XII
Екатерине Николаевне Лихаревой
10 августа 1838 год. Тамань.
Милая и дорогая Катя!
Я заболел гораздо серьёзнее, чем раньше после моего последнего письма, которое, как помнится, я Вам писал почти больным. Генерал заставил меня покинуть отряд, где я, конечно, умер бы, ибо трудно представить себе, что такое лагерная жизнь на войне.
Итак, теперь я в Тамани (Тамань или скорее Фанагория, потому что я в крепости), в госпитале и до сих пор не могу вернуть ни здоровья, ни сил. Я никогда не решился бы просить об этом переводе и обязан им исключительно дружбе генерала; этот перевод, может быть спасёт мне жизнь.
О, дорогая сестра, не могу сказать Вам, как я страдаю, и не столько от физических немощей, сколько от нравственных мук, которые разрушают здоровье вернее, чем все телесные мучения.
В последних письмах я не имел мужества говорить снова о моём печальном положении ни матери, ни Вам, мой дорогой друг.

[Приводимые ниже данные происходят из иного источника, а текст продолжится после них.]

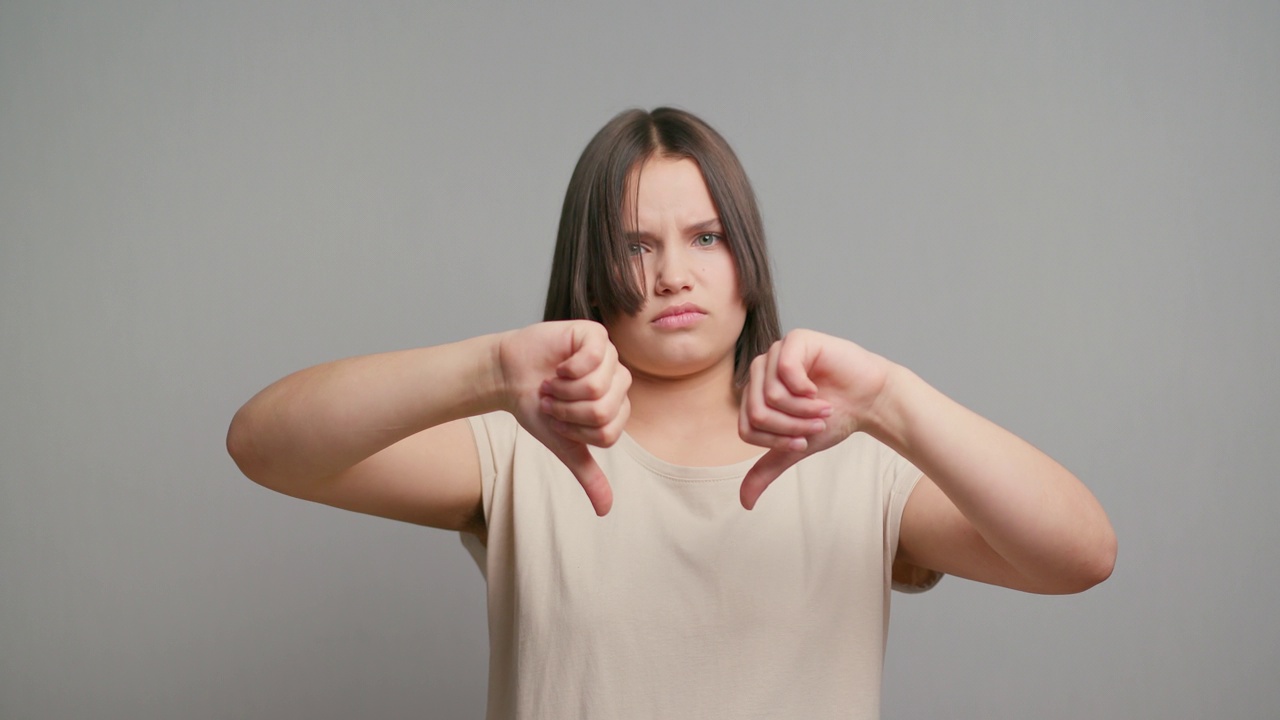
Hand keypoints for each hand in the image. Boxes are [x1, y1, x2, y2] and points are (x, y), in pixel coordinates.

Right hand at [498, 321, 630, 515]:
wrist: (508, 377)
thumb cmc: (536, 408)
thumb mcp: (563, 445)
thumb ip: (587, 474)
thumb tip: (606, 510)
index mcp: (616, 406)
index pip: (608, 432)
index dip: (576, 430)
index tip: (559, 420)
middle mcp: (617, 380)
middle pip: (604, 410)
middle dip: (568, 411)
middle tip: (553, 401)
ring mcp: (609, 356)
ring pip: (597, 387)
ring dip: (565, 390)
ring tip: (553, 383)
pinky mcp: (595, 335)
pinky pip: (595, 358)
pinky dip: (568, 368)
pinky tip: (558, 365)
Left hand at [738, 329, 891, 509]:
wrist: (870, 401)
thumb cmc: (834, 419)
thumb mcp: (796, 447)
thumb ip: (767, 469)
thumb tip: (744, 503)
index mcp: (754, 393)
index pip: (747, 428)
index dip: (777, 440)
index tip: (804, 439)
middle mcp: (760, 371)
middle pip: (756, 413)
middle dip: (791, 427)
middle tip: (817, 424)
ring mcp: (776, 353)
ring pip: (770, 395)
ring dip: (802, 411)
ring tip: (822, 409)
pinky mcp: (796, 340)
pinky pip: (784, 370)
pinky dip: (805, 390)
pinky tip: (820, 390)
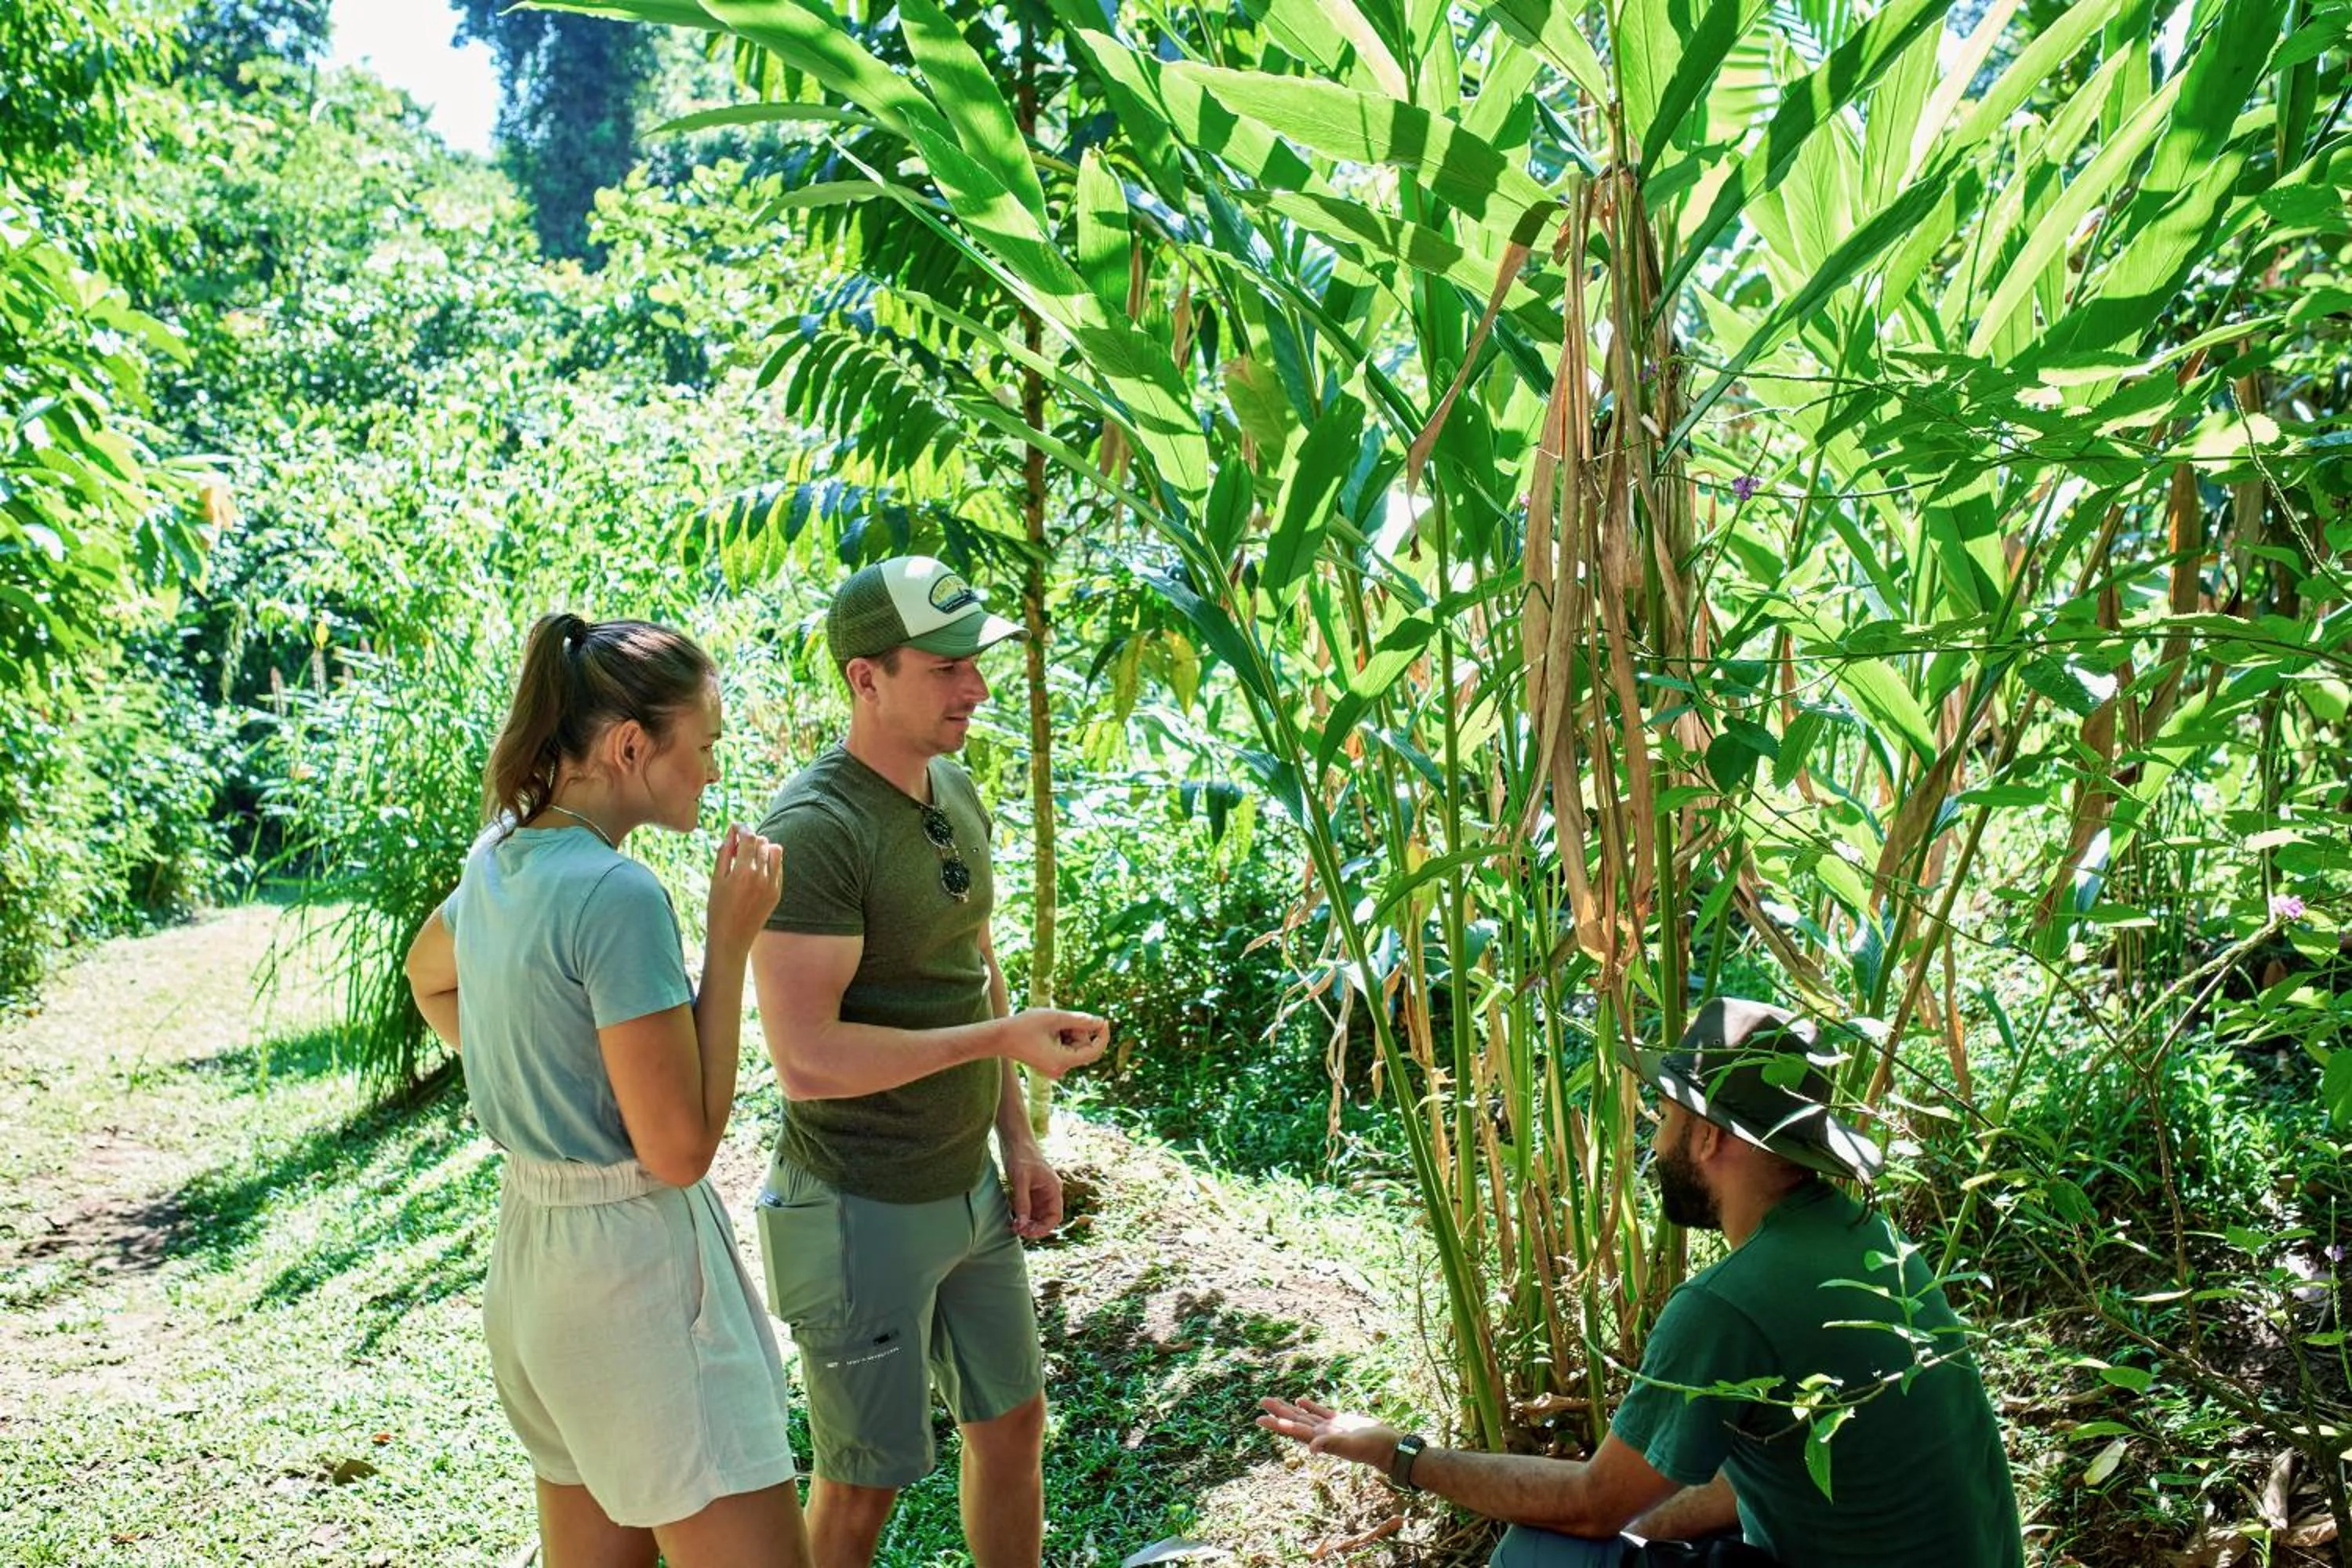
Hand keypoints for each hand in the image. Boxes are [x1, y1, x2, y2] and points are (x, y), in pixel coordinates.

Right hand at [706, 824, 782, 953]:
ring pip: (775, 851)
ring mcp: (772, 884)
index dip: (742, 828)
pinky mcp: (777, 892)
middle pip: (762, 842)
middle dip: (750, 839)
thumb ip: (724, 853)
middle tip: (737, 846)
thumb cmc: (718, 909)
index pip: (748, 837)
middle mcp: (761, 876)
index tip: (735, 826)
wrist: (732, 938)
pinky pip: (778, 867)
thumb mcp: (716, 879)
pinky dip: (769, 862)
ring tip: (748, 857)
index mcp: (743, 871)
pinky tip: (755, 871)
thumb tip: (731, 833)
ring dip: (762, 848)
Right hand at [998, 1008, 1108, 1077]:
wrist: (1000, 1038)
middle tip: (1062, 1019)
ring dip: (1070, 1032)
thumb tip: (1100, 1021)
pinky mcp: (1051, 1064)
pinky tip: (1049, 1031)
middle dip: (1079, 1031)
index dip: (1102, 1035)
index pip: (1093, 1052)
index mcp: (1062, 1061)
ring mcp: (1056, 1069)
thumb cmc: (1024, 1026)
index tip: (1104, 1020)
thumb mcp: (1054, 1017)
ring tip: (1052, 1025)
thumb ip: (1080, 1020)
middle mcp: (1060, 1070)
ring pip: (1076, 1047)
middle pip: (1084, 1048)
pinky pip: (1067, 1049)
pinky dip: (1064, 1037)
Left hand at [1002, 1142, 1063, 1237]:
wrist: (1014, 1141)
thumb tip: (1022, 1224)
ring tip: (1014, 1227)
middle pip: (1046, 1218)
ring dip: (1028, 1224)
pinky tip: (1013, 1220)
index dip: (1044, 1228)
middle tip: (1019, 1231)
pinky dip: (1022, 1217)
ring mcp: (1039, 1193)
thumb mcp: (1020, 1180)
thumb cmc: (1021, 1156)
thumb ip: (1022, 1202)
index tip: (1030, 1233)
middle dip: (1035, 1227)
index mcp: (1053, 1189)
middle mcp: (1049, 1193)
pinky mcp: (1029, 1192)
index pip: (1055, 1216)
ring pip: (1037, 1216)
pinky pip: (1029, 1210)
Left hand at [1255, 1397, 1402, 1470]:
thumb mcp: (1351, 1446)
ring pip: (1305, 1416)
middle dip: (1278, 1412)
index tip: (1259, 1419)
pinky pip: (1321, 1412)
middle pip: (1295, 1421)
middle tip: (1262, 1401)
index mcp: (1321, 1440)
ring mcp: (1331, 1428)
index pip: (1293, 1430)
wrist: (1390, 1447)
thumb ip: (1331, 1445)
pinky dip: (1309, 1406)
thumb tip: (1311, 1449)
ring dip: (1290, 1408)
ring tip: (1274, 1400)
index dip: (1276, 1424)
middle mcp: (1322, 1434)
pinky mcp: (1341, 1421)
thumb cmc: (1372, 1448)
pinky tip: (1300, 1400)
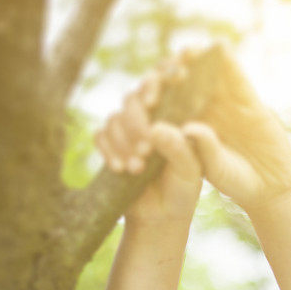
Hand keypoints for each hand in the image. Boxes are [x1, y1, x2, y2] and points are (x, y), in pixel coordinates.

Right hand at [96, 56, 203, 225]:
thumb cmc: (182, 187)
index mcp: (176, 111)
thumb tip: (155, 128)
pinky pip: (101, 135)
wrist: (161, 216)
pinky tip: (120, 168)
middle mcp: (151, 113)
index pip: (167, 80)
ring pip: (116, 117)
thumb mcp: (189, 170)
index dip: (165, 73)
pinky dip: (108, 150)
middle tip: (147, 148)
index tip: (166, 88)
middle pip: (134, 97)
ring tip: (138, 167)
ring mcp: (129, 127)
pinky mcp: (112, 143)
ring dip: (124, 141)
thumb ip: (178, 148)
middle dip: (138, 121)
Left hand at [147, 44, 290, 217]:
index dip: (149, 102)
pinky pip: (234, 72)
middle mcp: (199, 108)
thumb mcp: (214, 169)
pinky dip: (225, 58)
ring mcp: (223, 100)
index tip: (146, 106)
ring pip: (202, 71)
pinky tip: (218, 47)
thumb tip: (173, 128)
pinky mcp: (247, 97)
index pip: (159, 106)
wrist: (268, 184)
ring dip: (193, 59)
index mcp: (183, 126)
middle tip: (159, 83)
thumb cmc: (235, 180)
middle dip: (165, 77)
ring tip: (185, 55)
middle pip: (176, 82)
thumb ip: (197, 149)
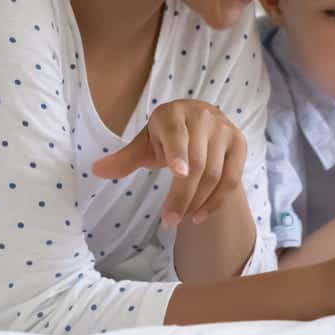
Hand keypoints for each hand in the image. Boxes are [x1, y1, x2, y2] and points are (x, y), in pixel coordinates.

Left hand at [92, 100, 245, 227]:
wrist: (201, 122)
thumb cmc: (167, 136)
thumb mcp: (145, 144)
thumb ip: (124, 159)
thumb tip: (95, 171)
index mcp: (173, 113)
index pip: (176, 134)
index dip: (177, 153)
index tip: (178, 173)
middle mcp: (203, 117)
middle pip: (197, 164)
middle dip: (182, 196)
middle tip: (169, 221)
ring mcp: (224, 129)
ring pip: (214, 175)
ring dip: (198, 202)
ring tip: (180, 219)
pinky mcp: (239, 143)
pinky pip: (231, 179)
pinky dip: (216, 202)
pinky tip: (199, 215)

Я всё время ждал хоть слова в ответ на мои повторные мольбы со времени моего отъезда из Сибири. Я до последнего момента надеялся и продолжал бы ожидать с прежнею покорностью согласия матери, если бы обстоятельства не были бы настолько не терпящими отлагательства и настолько печальными для меня, как в данную минуту.
Заклинаю Вас, моя добрая сестра, войдите хоть немного в моё ужасное положение. Я написал матери, что уезжая из Сибири, мне удалось отсрочить на год уплату моих долгов, и молил её дать мне окончательный ответ, будет ли она добра уплатить их, или же покинет меня на произвол судьбы; я умолял её дать мне знать об этом без всякого стеснения, ибо я хочу оставаться честным человеком, каким я старался быть всю мою жизнь. Что должен я думать, мой друг?
Мне будущее для меня темно; и это непонятное молчание при обстоятельствах, от которых зависит моё спокойствие и моя жизнь, приводит меня в отчаяние и разрывает мне душу. Между тем время не ждёт, и вот уже прошёл почти целый год. С минуты на минуту я должен быть готов к перенесению величайших тягостей, огорчений и всякого рода унижений. Иски ко мне могут быть предъявлены через правительство: это причинит мне лишь величайший вред и повлияет на мою военную службу. Я, конечно, не получу повышения по службе, если император узнает о таком положении вещей, ибо разумеется, я не открою ради своего оправдания, что привело меня в то ужасное положение, в котором я теперь нахожусь.
Я никому на свете не жаловался на мою семью и сохранил в своём сердце все горести, разрывавшие его в течение стольких лет. Я обращаюсь к чувству справедливости и гуманности. Возможно ли, чтобы самые близкие и самые дорогие тебе люди относились к тебе с более холодным равнодушием! И за что? За то, что я был несчастен, и потому что все бедствия обрушились на меня. Бог свидетель, что только я не перенёс. О, если бы я когда-либо Вас увидал, Вы узнали бы со слезами на глазах всё, что я испытал.
Умоляю Вас поэтому, дорогая сестра и милый друг, поговорите с матерью и перескажите ей всё, что я написал здесь. Это адское состояние невыносимо: пусть мне решительно откажут, или пусть пришлют мне деньги, которые я просил, как милостыню, для уплаты моих долгов.
Я провожу ночи без сна и страдаю несказанно. Если у матери вовсе нет денег, пусть она займёт их, ради всего святого. Дело идёт о моей чести, жизни и о всём моём будущем. Разочтите, ради Бога, без предубеждения, что я израсходовал по сравнению с братьями за эти тринадцать лет моей ссылки; и скажите, не могу ли я по справедливости ожидать помощи, я никогда бы не поверил согласно моим убеждениям и чувствам, что мне придётся повторять эту просьбу более одного раза.
Ради всего святого, спасите меня; или же немедленно напишите, либо попросите мою мать написать мне письмо с формальным заявлением о том, что её сыну нельзя более надеяться ни на какую помощь от семьи. Боже, до чего я доведён! Из милости и из жалости не медлите с окончательным ответом. Я умоляю Вас во имя дружбы, которую я сохраню для Вас, несмотря ни на какие обстоятельства ни на какие несчастия в мире. К тому же я не знаю более ужасного несчастия, чем не быть никем любимым.
Прощайте, мой друг. Ваш брат Владимир.